The Walking-Around corpus consists of 40 human-human dialog interactions where a remotely located person gives directions to a pedestrian walking around in an urban or campus environment. The experimental paradigm varies the friendship relationship of the dialog partners, whether the director can see what the pedestrian sees, and the familiarity of both the director and the pedestrian with the environment. No other existing direction-giving corpora model dialog interaction in an outdoor real-time environment where the physical context grounds the dialog context. The resulting corpus is used to test hypotheses about, and develop models of, the evolution of local and global dialog adaptation strategies. Key to our effort is determining which adaptations are actually functional, that is, beneficial for a particular task or context in spoken dialog systems.
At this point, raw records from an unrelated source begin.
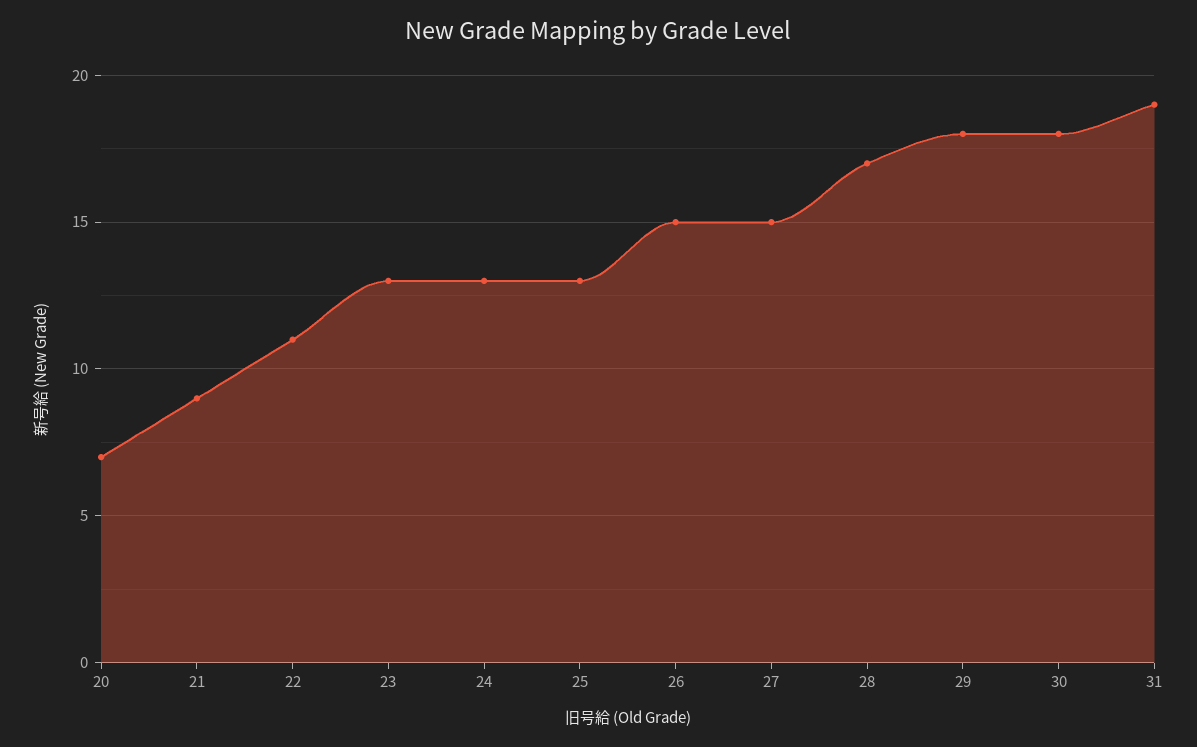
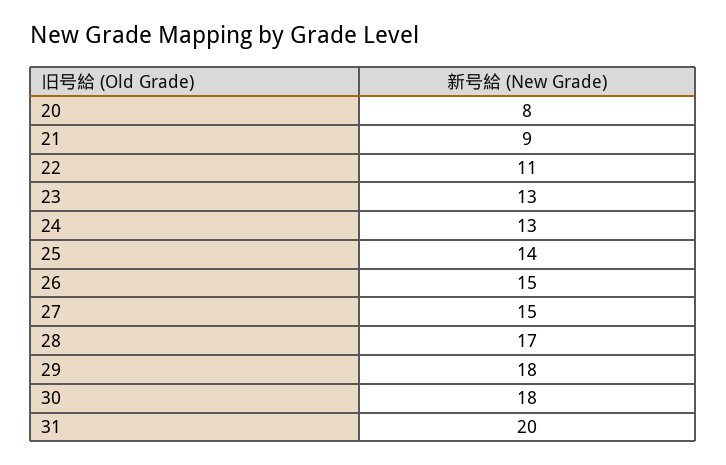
  {
-   "20": 7,
+   "20": 8,
    "21": 9,
    "22": 11,
    "23": 13,
    "24": 13,
-   "25": 13,
+   "25": 14,
    "26": 15,
    "27": 15,
    "28": 17,
    "29": 18,
    "30": 18,
-   "31": 19
+   "31": 20
  }

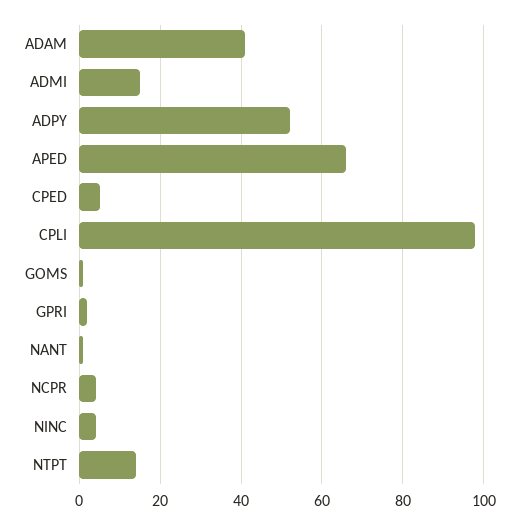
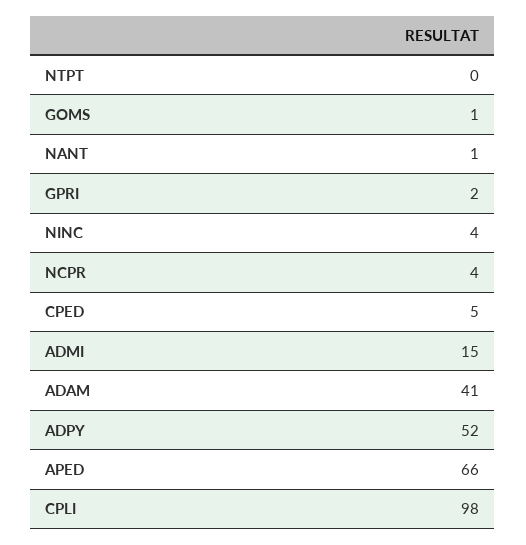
  {
    "ADAM": 41,
    "ADMI": 15,
    "ADPY": 52,
    "APED": 66,
    "CPED": 5,
    "CPLI": 98,
    "GOMS": 1,
    "GPRI": 2,
    "NANT": 1,
    "NCPR": 4,
    "NINC": 4,
-   "NTPT": 15
+   "NTPT": 0
  }

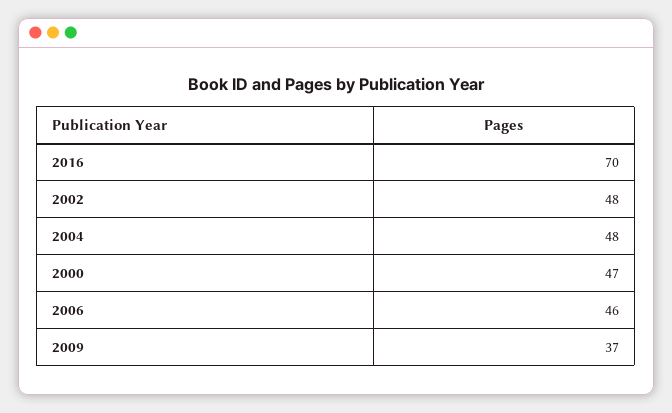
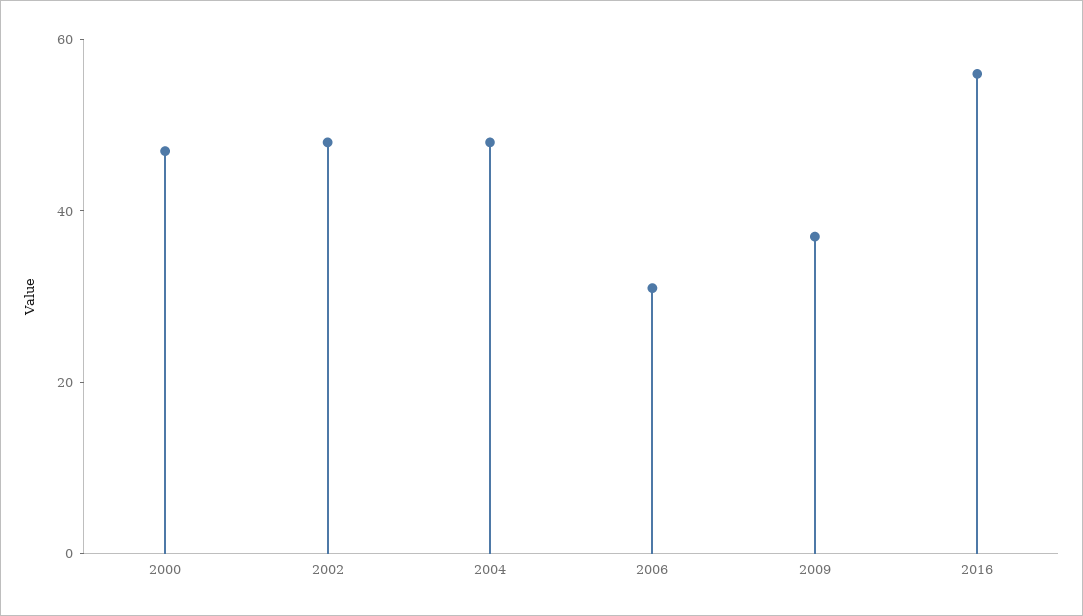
  {
-   "2016": 70,
+   "2016": 55,
    "2002": 48,
    "2004": 48,
    "2000": 47,
-   "2006": 46,
+   "2006": 30,
    "2009": 37
  }

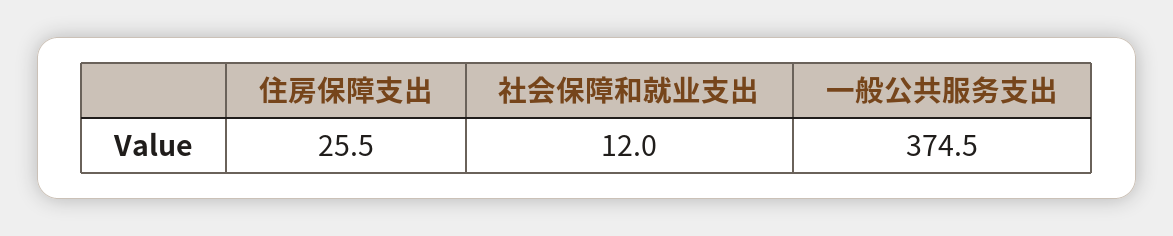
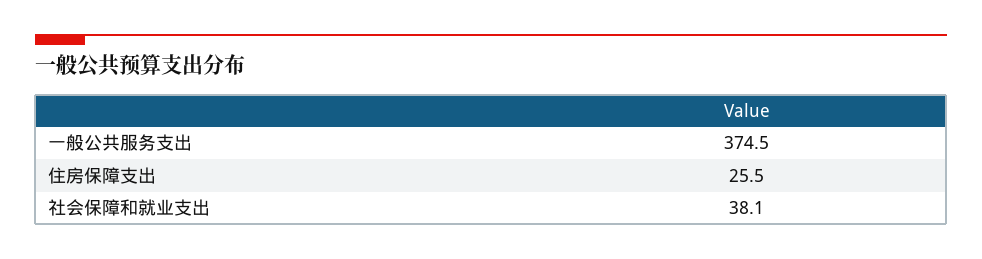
  {
    "住房保障支出": 25.5,
-   "社会保障和就业支出": 12,
+   "社会保障和就业支出": 38.1,
    "一般公共服务支出": 374.5
  }

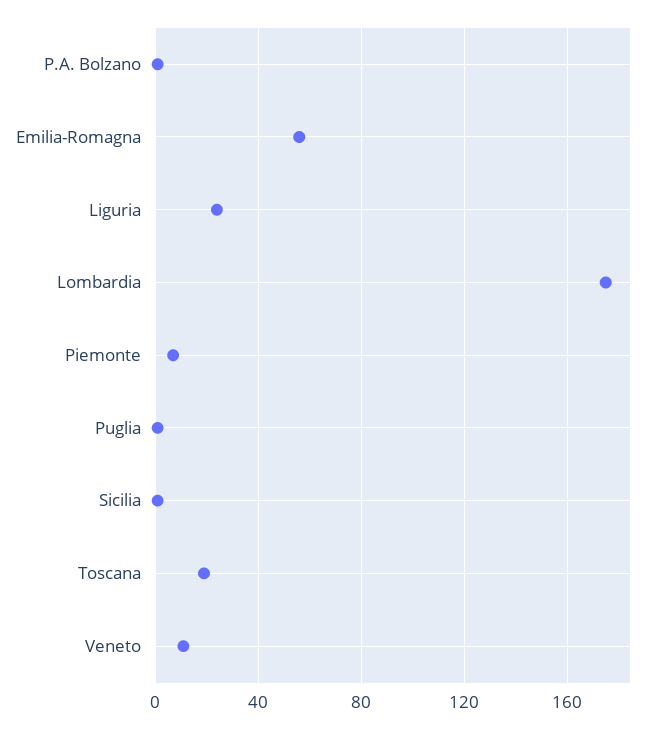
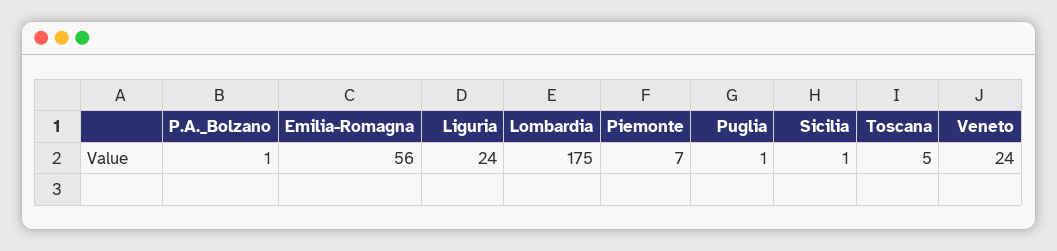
  {
    "P.A. Bolzano": 1,
    "Emilia-Romagna": 56,
    "Liguria": 24,
    "Lombardia": 175,
    "Piemonte": 7,
    "Puglia": 1,
    "Sicilia": 1,
-   "Toscana": 20,
+   "Toscana": 5,
-   "Veneto": 10
+   "Veneto": 24
  }

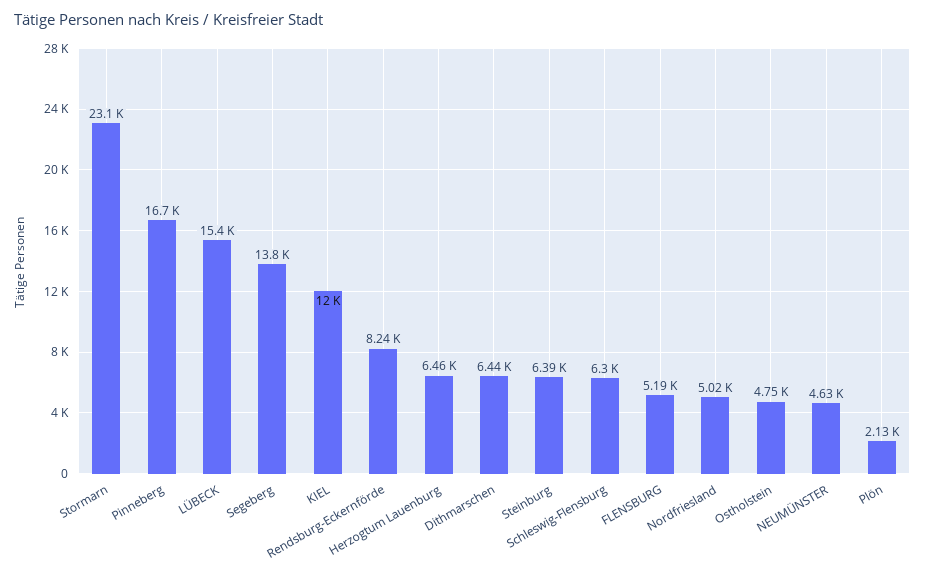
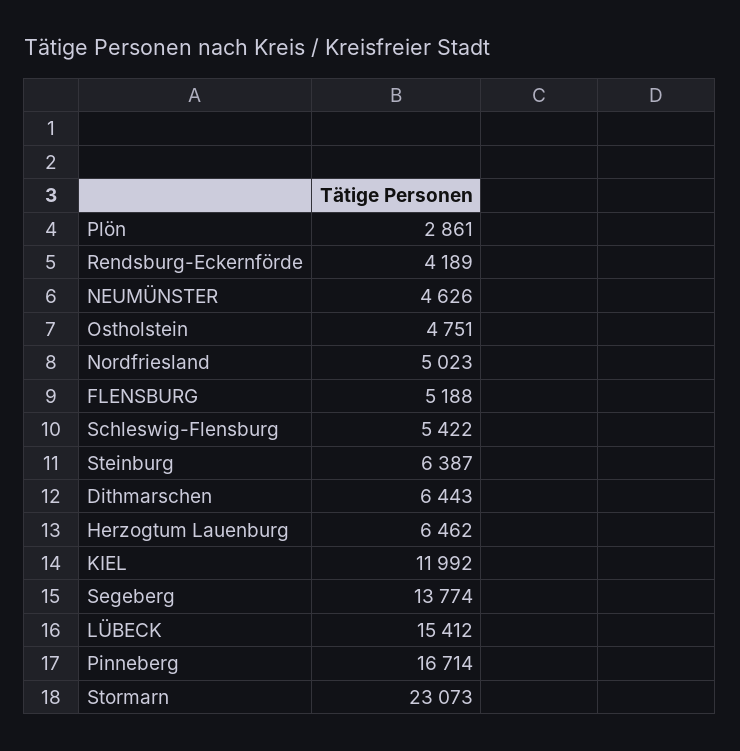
  {
    "Stormarn": 23073,
    "Pinneberg": 16714,
    "LÜBECK": 15412,
    "Segeberg": 13774,
    "KIEL": 11992,
-   "Rendsburg-Eckernförde": 8240,
+   "Rendsburg-Eckernförde": 4189,
    "Herzogtum Lauenburg": 6462,
    "Dithmarschen": 6443,
    "Steinburg": 6387,
-   "Schleswig-Flensburg": 6300,
+   "Schleswig-Flensburg": 5422,
    "FLENSBURG": 5188,
    "Nordfriesland": 5023,
    "Ostholstein": 4751,
    "NEUMÜNSTER": 4626,
-   "Plön": 2130
+   "Plön": 2861
  }

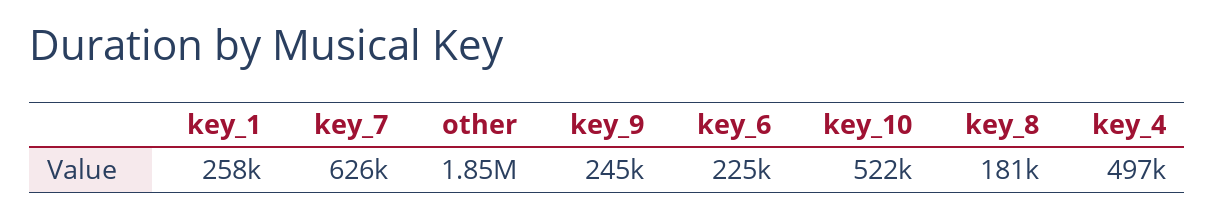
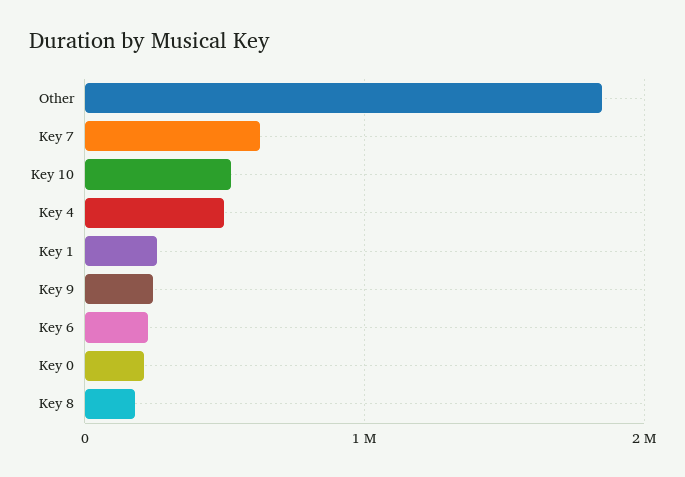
  {
    "key_1": 258000,
    "key_7": 626000,
    "other": 1850000,
    "key_9": 245000,
    "key_6": 225000,
    "key_10": 522000,
    "key_8": 181000,
-   "key_4": 497000
+   "key_4": 497000,
+   "Key 0": 200000
  }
This project develops a better understanding of the processes of entrainment in dialogue and extends our ability to computationally model it. We developed a dialogue system that dynamically entrains to the user, using novel types of entrainment. Our specific activities were: Corpus Collection: We collected dialogue corpora in two different physical situations exploring different aspects of "entrainment in the wild", in natural conversational settings where people are walking around in the physical world, outside of the lab. These corpora are available to the research community. Psycholinguistic modeling: We developed a number of psycholinguisic models of entrainment Computational modeling: We model entrainment on the collected corpora using automatic methods and building on hand annotations. This allows us to model entrainment of lexical and syntactic structures beyond referring expressions Computational prototype dialogue system: We implement working models of entrainment with a spoken language generator and tested them with users in a user study. We show that a dialogue system with entrainment is more natural and more friendly than one without. Our results and algorithms can be used in development of new dialogue systems for many applications of broader impact, such as education, assistive and well being dialogue systems. Dialogue systems that adapt to the user have been shown to improve compliance for medically recommended exercises, to be easier to use.